Jackson accepts that it is ‘tiresome and expensive’ for hard-pressed public authorities to receive a stream of mainly unmeritorious claims. ‘Despite those unwelcome burdens falling on public authorities, the ready availability of judicial review proceedings in which public bodies are held to account for their actions and decisions is a vital part of our democracy.’

For an international exemplar, he points to Canada where he says public authorities recognise the importance of judicial review claims and ‘often do not seek costs if they win’. If defendants do ask for costs ‘the court may well refuse unless the claimant has acted unreasonably’.

The snag is that the reform cannot be achieved simply by changing the Civil Procedure Rules. Jackson’s report says that sections of the Criminal Courts and Justice Act 2015 which impose restrictions on cost-capping orders ‘will, at the very least, require amendment’.

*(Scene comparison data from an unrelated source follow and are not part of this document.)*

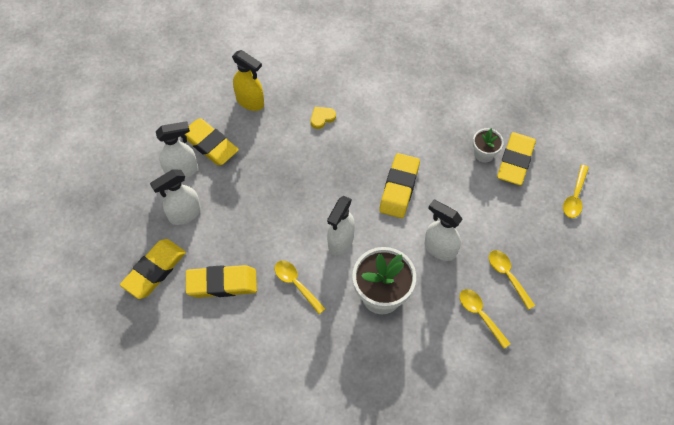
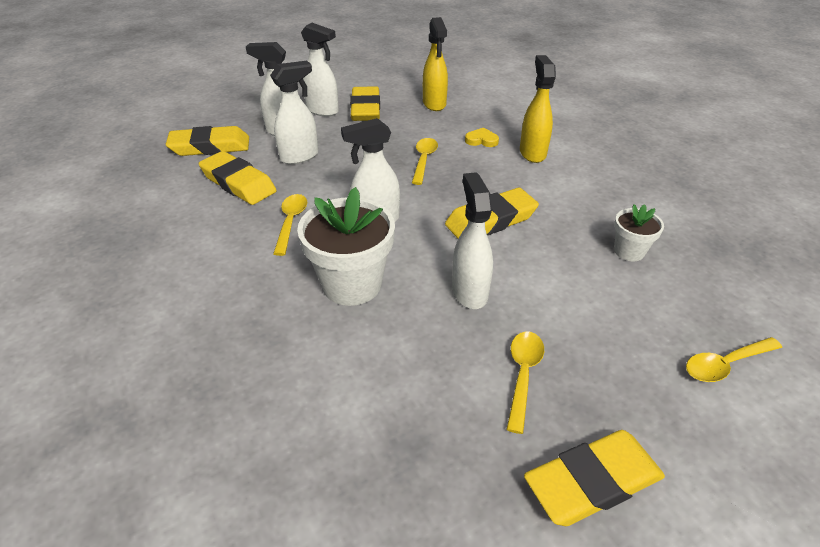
camera: 45 degrees right, 20 degrees down
yellow spoon [460,289,511,349] -> yellow spoon moved to [412,138,438,185]
yellow eraser [497,132,536,185] -> yellow eraser moved to [524,430,665,526]
none -> white spray bottle [270,61,318,164]
none -> yellow spray bottle [520,55,556,163]

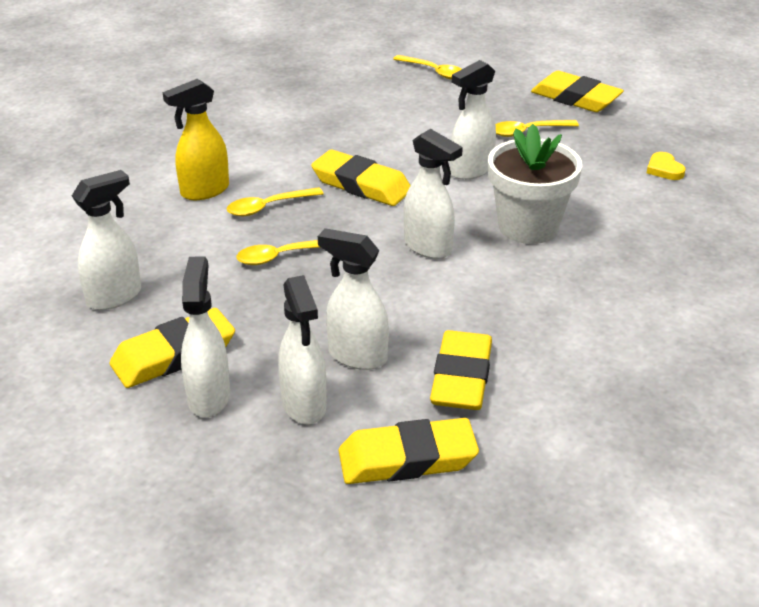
camera: 120 degrees left, 5 degrees down
yellow eraser [166,126,249,156] -> yellow eraser turned 60 degrees counterclockwise [339,418,479,484]
yellow spoon [273,194,307,256] -> yellow spoon moved to [227,187,323,216]
yellow spray bottle [423,17,448,111] -> white spray bottle [72,170,141,310]
yellow heart [465,128,499,147] -> yellow heart moved to [647,152,686,180]
white flower pot [614,204,664,261] -> none

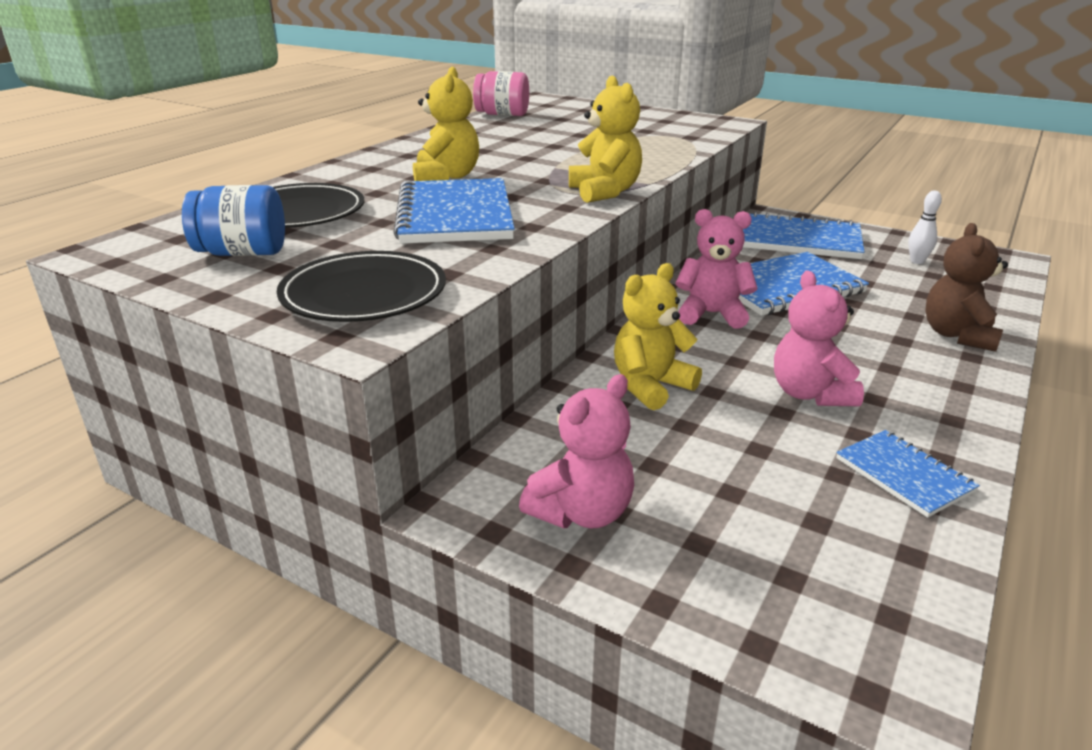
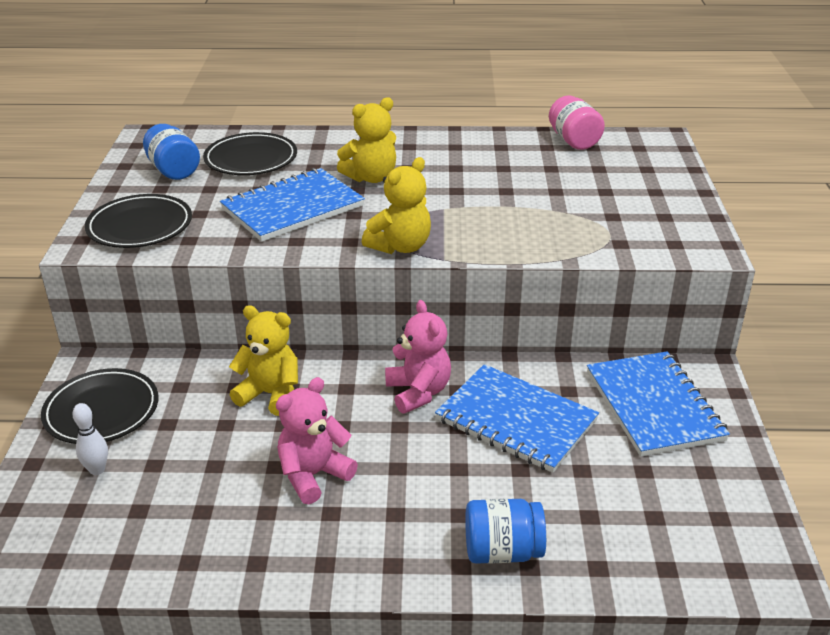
camera: 60 degrees right, 5 degrees up
pink teddy bear [519,374,634,528] -> black plate [41,368,158,444]
blue notebook [836,430,980,518] -> none
white bowling pin [908,191,942,264] -> white bowling pin moved to [72,403,108,475]
brown teddy bear [925,223,1008,352] -> blue jar [465,499,546,564]

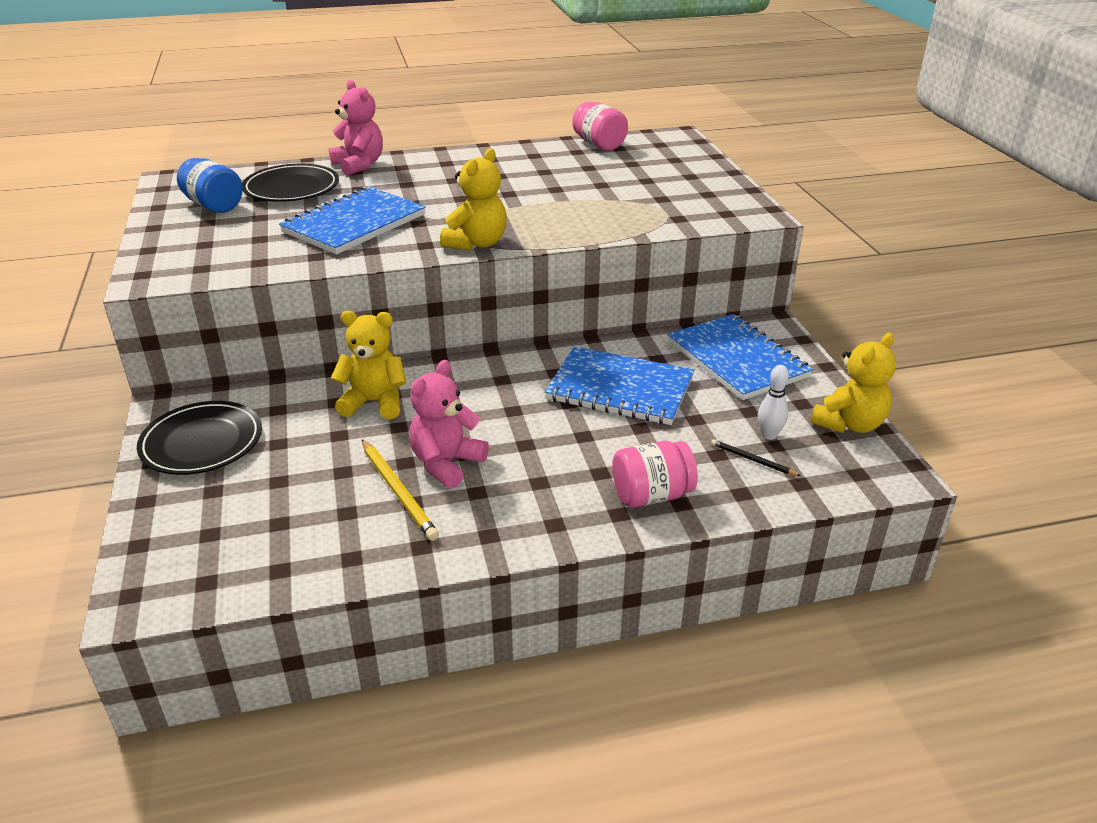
camera: 15 degrees left, 0 degrees up
white bowling pin [72,403,108,475] -> white bowling pin moved to [758,365,789,440]
black plate [85,194,192,248] -> none
yellow teddy bear [337,97,396,183] -> yellow teddy bear moved to [811,333,896,433]
pink teddy bear [385,300,451,414] -> pink teddy bear moved to [329,80,383,176]
blue jar [465,499,546,564] -> pink jar [612,441,698,508]
none -> yellow pencil [362,439,439,541]
none -> black pencil [711,439,801,476]

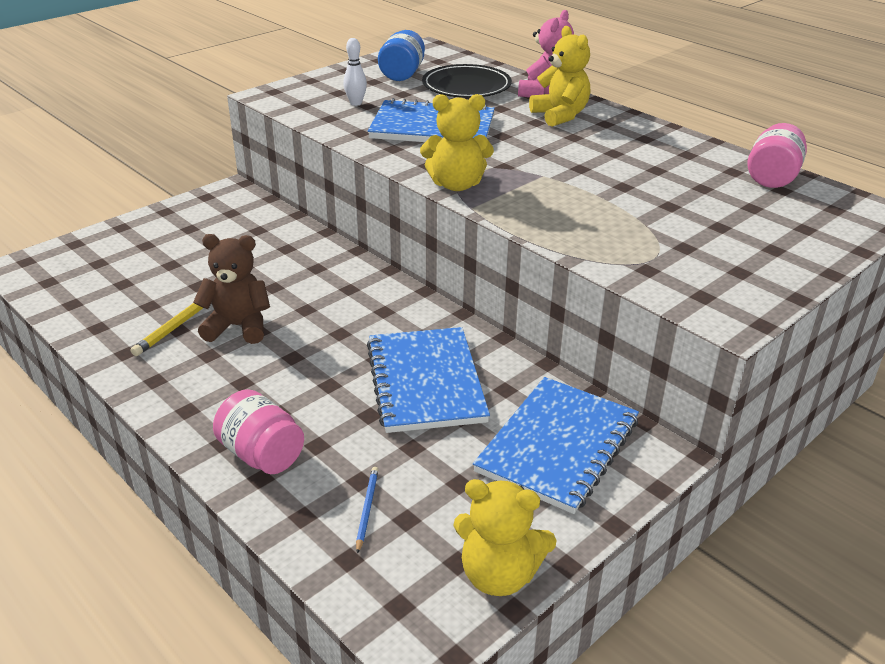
camera: 60 degrees right, 0 degrees up
black plate [137,401,262,475] -> none
yellow teddy bear [331,310,406,419] -> yellow teddy bear moved to [529,26,590,127]
pink teddy bear [409,360,489,488] -> brown teddy bear [193,234,270,344]
black pencil [711,439,801,476] -> blue pencil [356,467,378,554]
white bowling pin [758,365,789,440] -> white bowling pin moved to [343,38,367,106]

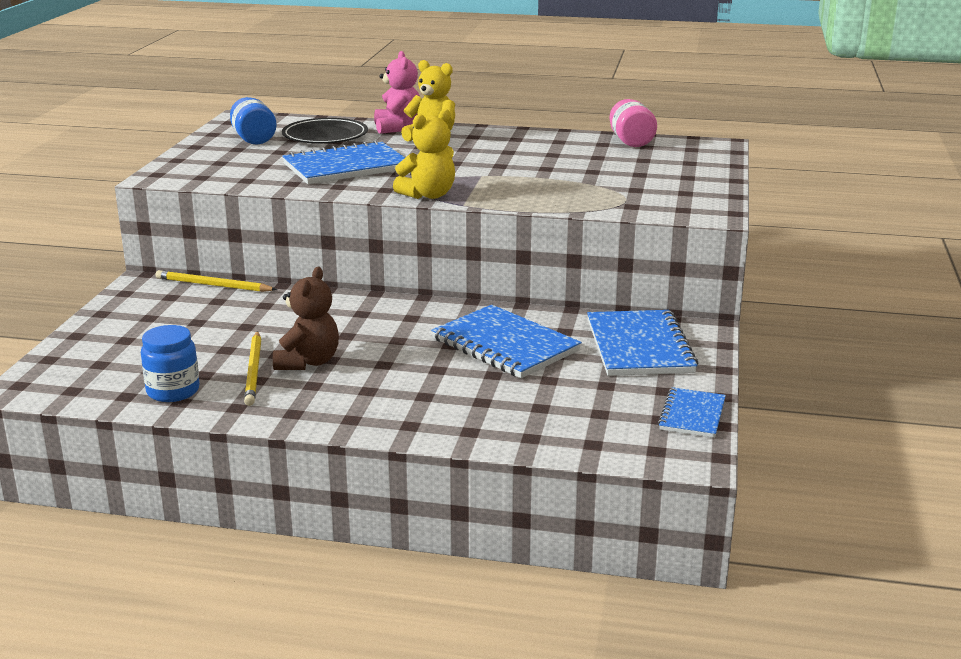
camera: 35 degrees left, 10 degrees down
brown teddy bear [193,234,270,344] -> brown teddy bear turned 135 degrees clockwise [273,267,339,370]
pink jar [213,389,304,474] -> none
white bowling pin [343,38,367,106] -> none
blue pencil [356,467,378,554] -> none
yellow teddy bear [453,479,557,596] -> blue notebook [658,387,726,438]
none -> blue jar [141,325,200,402]
none -> yellow pencil [155,270,277,292]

Whatever the overall reaction to his proposals on fixed recoverable costs, Jackson can expect a cool reaction from the Ministry of Justice on, at least, the report’s judicial review chapter. The summary in his report of a meeting with government lawyers in April may be a harbinger. Lawyers for the Government Legal Department ‘queried what the evidence was for an access to justice problem’ and told him extending the Aarhus cap would ‘encourage non-environmental claims’.

Meanwhile, in an exchange that could have come straight from Yes Minister, a representative from the MoJ insisted that the government had not rejected Jackson’s previous recommendation for QOCS: ‘It has simply not implemented the recommendation.’

That line may come in very handy in the months and years ahead.